What this boils down to is that these media are different, and they must be handled differently. Sure, Hench isn’t an adaptation of a Marvel or DC superhero story, but it’s still an adaptation of the genre in question, and genre adaptations still operate on articulable principles that apply to more direct adaptations. It’s simply that they receive less flak for doing do.
When someone is approaching their own creative practice and they wish to do a genre adaptation that doesn’t normally fit into the medium in which they’re working – say, they wish to adapt a story imagined for a dungeon-crawl-heavy video game into prose fiction – it’s necessary to rethink the approach, because a procedural description of thirty or forty individual combats against weak enemies would read more like a manual for pest control than compelling fiction. What is needed isn’t necessarily more action, what’s needed is the internal lives of the characters, an examination of their hopes and fears, and their experience.
I might offer that the best “dungeon crawl” book is, in fact House of Leaves. Think about it: there’s danger, there are a group of people of differing abilities, there’s a vast and unmapped physical space. It carves out all of the portions of such a story that might conceivably not work in prose fiction and makes heavy use of the tools that are native to that medium (especially the footnote, which simply cannot exist in most other media).

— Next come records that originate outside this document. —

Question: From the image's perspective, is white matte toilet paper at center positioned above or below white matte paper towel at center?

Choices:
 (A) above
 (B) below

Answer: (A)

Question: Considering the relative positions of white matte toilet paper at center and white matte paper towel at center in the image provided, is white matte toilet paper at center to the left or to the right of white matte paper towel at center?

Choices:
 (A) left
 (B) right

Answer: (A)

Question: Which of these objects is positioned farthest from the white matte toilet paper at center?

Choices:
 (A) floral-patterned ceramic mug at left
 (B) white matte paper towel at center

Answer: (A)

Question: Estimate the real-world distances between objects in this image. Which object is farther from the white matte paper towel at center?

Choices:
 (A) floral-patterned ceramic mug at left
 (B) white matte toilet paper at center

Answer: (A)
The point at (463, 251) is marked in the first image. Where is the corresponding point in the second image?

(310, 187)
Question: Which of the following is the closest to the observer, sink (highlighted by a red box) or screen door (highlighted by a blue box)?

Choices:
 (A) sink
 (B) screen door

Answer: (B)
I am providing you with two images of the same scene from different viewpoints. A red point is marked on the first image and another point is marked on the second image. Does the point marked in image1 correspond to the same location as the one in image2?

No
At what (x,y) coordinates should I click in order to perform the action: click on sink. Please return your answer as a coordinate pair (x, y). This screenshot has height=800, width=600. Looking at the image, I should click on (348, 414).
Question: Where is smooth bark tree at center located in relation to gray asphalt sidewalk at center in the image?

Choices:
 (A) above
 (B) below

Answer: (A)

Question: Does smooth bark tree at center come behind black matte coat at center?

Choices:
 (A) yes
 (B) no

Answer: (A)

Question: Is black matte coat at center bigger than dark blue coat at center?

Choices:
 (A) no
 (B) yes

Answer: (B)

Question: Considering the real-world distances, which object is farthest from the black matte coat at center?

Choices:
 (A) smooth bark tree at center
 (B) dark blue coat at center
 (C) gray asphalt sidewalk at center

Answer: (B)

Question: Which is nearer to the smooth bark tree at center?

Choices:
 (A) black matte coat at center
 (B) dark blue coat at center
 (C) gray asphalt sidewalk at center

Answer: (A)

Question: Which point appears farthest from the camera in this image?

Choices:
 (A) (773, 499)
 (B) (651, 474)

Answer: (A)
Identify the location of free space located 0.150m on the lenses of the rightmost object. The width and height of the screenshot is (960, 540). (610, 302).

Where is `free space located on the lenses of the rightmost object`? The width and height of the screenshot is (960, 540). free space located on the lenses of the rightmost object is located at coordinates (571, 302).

Likewise, the best adaptations find ways to use the limitations and native tools of their medium in a way that takes the place of another medium’s native tools. Disco Elysium, for example, adapts the internal monologue of hard-boiled fiction into a medium that has dialogue trees – this is exactly the sort of innovation that the medium needed, and it’s one that happened by accident (the character designer of the game had to take over after one of the artists left, and designed a “character portrait” for each skill, which invited the format of discussion). The end result is giving the player a great deal of freedom in defining the personality of the central character, while also giving that character an incredible depth that would not otherwise be present, and which has been lacking from the genre since its inception.
These are all examples of this being done well – it can, certainly, be done poorly and there is some value to that – but what I’m trying to prove here is that thinking along these lines is a useful and valuable thing for a creative individual to do.
When creating, it is necessary to use your chosen medium to achieve the end you’re aiming for. Certain things work, and certain things don’t. Very clearly, you need to think through this so that you can aim for the former and away from the latter – because if you’re trying to do the latter, you will succeed only in spite of your choices, never because of them.
The ultimate test, frankly, is not whether you can perfectly emulate the features of the story when you have jumped from one medium to another – making the frame of the comic book perfectly match that of the cinematographer, making the bass line of the song match the meter of the poem – but is another matter entirely: can you make the adaptation evoke the right mix of emotions? Can you draw the same feeling out with a completely different set of tools altogether?
That, when you get down to it, is the real question.